Trivia aside... I've long since desired to be female in body to match the very feminine aspects of my spirit and emotional self that are tightly locked up and masked inside my daily persona. Fortunately, that desire has remained somewhat controllable and balanced against my understanding that what I want is just not possible with medical science right now and no cosmetic alteration to get closer is really going to solve the problems that I face every day, especially as I get older. To keep myself sane... and from falling into despair that the internal Kristin will never get to fully express herself... I've asked that very painful question, "why?"

The answer, of course; is that were I born a girl in body I could never have had the impact on many people's lives that I have had. I don't kid myself that I'm a great sage/mystic/artist/scientist or whatever, but both ego and modesty aside; if the internal conflict in me didn't exist, I'd have been a much less complex person. One with so much less to puzzle out and share with others. I've learned to fight, and heal, and teach, I've been a constant student, a scientist and an artist, and a myriad other things... and I can trace the path backwards through my life and honestly say that without both halves male and female, I'd have been a lot less and learned a lot less.

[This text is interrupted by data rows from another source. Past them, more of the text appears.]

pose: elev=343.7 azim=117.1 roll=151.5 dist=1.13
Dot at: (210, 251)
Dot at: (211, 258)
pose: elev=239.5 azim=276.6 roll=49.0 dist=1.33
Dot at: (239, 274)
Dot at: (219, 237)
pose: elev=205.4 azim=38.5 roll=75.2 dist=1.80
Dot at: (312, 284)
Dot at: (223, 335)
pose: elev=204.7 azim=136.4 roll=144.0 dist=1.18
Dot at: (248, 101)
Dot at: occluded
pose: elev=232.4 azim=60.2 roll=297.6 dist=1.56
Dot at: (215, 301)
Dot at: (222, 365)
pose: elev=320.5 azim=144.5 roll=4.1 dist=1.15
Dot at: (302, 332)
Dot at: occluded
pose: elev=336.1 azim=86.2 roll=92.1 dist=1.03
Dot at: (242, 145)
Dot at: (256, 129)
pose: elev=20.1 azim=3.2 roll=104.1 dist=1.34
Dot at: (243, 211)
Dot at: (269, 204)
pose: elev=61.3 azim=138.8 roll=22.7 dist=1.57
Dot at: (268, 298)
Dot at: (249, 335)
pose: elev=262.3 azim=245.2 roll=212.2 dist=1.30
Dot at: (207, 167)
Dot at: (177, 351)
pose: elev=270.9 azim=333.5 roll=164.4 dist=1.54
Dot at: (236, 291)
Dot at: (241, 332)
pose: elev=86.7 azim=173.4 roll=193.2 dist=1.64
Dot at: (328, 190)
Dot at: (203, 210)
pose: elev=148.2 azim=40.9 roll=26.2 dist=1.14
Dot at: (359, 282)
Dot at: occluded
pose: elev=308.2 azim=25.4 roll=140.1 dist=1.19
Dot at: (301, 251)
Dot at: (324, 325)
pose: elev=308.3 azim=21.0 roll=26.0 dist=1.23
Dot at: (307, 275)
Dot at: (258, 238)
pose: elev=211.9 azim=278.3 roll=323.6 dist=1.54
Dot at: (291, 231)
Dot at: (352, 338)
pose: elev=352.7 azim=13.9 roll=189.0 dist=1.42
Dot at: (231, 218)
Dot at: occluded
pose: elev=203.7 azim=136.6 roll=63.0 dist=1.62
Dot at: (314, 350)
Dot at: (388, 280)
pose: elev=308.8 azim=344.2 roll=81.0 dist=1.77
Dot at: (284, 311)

I enjoy the times when I can be feminine... whether that's dressing up, to the nines or whatever number I can manage; crying over a good movie or book; or even just indulging myself in a little fantasy that has no outward expression. But 'being' female? That's a dream, a hope, but I'll take what I can when it comes... maybe on the next time around.

But for others I've met and spoken with... the internal voice is too strong to keep a balance. I have had a few times in my life when it was all I could do not to do something drastic to force myself along that road to actually 'being female' and a sort of nebulous hope that when it was done, there'd be the freedom to just be me instead of constantly sharing between aspects of myself. And maybe I'll be at that point again sometime. But for the most part, I can keep it in balance and being feminine is enough.

Sorry... my musings in an attempt to answer you may have rambled more than you worried the question did. :) I'm not even sure I 'did' answer the question...

Hi Zoe Taylor, write your story!

Make it fictional or make it as factual as you want, but write your story Zoe!

As I read your blog and your postings I saw your story form in my own mind. I believe if you write it you'll have many of your questions answered.

You don't have to post it Zoe, but Geeze, your story was forming inside of me as I read your postings so I know you have a story to pen!

Hugs Zoe
Angel

"Be Your-Self, So Easy to Say, So Hard to Live!"

"Be Your-Self, So Easy to Say, So Hard to Live!"